[Start of Attachment]

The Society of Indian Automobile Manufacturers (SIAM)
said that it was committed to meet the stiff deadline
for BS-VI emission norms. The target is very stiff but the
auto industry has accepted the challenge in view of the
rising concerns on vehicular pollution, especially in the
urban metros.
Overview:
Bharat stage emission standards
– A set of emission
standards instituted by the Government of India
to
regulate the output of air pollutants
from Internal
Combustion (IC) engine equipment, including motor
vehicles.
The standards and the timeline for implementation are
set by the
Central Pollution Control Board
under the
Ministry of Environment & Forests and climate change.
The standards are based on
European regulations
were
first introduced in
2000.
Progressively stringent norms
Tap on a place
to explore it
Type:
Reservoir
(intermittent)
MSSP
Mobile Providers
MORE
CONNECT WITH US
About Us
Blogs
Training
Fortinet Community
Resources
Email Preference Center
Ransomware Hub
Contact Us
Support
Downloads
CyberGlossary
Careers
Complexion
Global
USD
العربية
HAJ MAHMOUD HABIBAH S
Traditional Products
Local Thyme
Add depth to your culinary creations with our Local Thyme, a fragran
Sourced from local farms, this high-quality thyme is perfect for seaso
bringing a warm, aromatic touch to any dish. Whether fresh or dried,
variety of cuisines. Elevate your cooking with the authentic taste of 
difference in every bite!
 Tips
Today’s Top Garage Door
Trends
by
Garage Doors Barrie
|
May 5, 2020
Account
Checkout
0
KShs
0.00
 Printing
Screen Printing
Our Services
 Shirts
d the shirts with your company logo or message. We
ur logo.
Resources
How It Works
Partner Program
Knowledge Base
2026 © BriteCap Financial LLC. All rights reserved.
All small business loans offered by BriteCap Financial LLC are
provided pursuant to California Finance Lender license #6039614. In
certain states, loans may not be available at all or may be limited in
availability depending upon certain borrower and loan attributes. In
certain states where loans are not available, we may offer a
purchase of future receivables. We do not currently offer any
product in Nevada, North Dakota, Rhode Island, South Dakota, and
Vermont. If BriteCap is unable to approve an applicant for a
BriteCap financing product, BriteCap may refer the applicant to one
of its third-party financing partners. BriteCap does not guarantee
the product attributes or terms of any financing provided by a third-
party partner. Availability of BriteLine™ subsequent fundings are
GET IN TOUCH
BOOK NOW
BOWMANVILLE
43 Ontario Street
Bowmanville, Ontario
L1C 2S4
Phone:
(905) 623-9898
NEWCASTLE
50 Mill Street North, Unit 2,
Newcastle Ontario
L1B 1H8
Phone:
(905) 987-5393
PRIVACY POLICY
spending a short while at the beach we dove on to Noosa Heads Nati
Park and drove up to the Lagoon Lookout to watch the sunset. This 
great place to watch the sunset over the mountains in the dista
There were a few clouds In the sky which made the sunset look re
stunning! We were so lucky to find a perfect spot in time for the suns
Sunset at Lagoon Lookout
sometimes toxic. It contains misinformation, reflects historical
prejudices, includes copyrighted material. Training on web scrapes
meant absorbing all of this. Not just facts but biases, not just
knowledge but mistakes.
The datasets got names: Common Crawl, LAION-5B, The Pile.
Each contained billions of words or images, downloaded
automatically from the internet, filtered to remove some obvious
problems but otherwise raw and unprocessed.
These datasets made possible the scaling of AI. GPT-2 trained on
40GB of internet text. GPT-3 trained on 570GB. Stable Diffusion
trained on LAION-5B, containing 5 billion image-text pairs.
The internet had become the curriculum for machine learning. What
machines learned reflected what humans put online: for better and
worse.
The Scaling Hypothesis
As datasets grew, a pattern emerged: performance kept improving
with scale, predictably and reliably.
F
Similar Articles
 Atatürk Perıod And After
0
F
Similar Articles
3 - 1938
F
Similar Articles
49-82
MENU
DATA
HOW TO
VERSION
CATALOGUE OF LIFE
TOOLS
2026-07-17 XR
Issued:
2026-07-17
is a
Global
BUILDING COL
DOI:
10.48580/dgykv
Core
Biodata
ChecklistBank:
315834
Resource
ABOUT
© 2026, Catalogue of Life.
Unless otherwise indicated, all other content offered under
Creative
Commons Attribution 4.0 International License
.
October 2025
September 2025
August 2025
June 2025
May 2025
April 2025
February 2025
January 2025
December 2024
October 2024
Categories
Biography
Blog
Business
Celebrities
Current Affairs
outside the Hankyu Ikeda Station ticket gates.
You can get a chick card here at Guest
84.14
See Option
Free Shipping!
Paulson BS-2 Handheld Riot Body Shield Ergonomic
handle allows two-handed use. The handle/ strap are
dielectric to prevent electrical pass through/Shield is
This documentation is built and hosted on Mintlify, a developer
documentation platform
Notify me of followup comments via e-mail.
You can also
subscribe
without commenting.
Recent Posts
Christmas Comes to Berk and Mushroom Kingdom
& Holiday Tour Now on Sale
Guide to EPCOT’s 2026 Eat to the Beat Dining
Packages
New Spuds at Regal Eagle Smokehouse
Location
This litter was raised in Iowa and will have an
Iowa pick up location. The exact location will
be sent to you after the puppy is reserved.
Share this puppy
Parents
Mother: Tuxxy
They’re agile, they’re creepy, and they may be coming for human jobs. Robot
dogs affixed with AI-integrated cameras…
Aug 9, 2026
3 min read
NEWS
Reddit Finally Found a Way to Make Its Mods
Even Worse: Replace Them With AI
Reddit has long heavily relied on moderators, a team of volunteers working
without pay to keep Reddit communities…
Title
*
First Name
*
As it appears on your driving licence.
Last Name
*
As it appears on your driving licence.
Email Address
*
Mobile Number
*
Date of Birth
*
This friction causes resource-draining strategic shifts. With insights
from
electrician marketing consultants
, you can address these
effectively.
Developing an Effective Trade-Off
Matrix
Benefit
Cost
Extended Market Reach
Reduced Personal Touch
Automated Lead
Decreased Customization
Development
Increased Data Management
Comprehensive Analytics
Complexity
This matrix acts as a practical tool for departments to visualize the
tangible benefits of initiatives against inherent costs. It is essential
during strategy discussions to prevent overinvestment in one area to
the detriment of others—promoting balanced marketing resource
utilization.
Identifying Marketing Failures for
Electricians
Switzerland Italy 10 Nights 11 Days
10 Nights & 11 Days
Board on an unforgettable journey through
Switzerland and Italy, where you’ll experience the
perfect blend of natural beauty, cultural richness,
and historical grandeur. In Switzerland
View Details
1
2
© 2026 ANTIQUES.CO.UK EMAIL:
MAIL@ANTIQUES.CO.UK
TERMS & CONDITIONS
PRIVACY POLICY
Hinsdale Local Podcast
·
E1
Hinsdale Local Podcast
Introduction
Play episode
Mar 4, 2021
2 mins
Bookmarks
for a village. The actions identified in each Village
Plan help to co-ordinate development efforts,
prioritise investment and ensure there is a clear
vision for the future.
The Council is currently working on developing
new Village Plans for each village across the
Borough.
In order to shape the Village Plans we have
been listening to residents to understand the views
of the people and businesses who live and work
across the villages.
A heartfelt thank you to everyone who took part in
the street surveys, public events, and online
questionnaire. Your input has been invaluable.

[End of Attachment]

Rewrite the part of the entries that opens at their start and closes with the line containing "Add depth to", putting "tight" in place of "stiff" and changing nothing else.

| Expected answer |
The Society of Indian Automobile Manufacturers (SIAM)
said that it was committed to meet the tight deadline
for BS-VI emission norms. The target is very tight but the
auto industry has accepted the challenge in view of the
rising concerns on vehicular pollution, especially in the
urban metros.
Overview:
Bharat stage emission standards
– A set of emission
standards instituted by the Government of India
to
regulate the output of air pollutants
from Internal
Combustion (IC) engine equipment, including motor
vehicles.
The standards and the timeline for implementation are
set by the
Central Pollution Control Board
under the
Ministry of Environment & Forests and climate change.
The standards are based on
European regulations
were
first introduced in
2000.
Progressively stringent norms
Tap on a place
to explore it
Type:
Reservoir
(intermittent)
MSSP
Mobile Providers
MORE
CONNECT WITH US
About Us
Blogs
Training
Fortinet Community
Resources
Email Preference Center
Ransomware Hub
Contact Us
Support
Downloads
CyberGlossary
Careers
Complexion
Global
USD
العربية
HAJ MAHMOUD HABIBAH S
Traditional Products
Local Thyme
Add depth to your culinary creations with our Local Thyme, a fragran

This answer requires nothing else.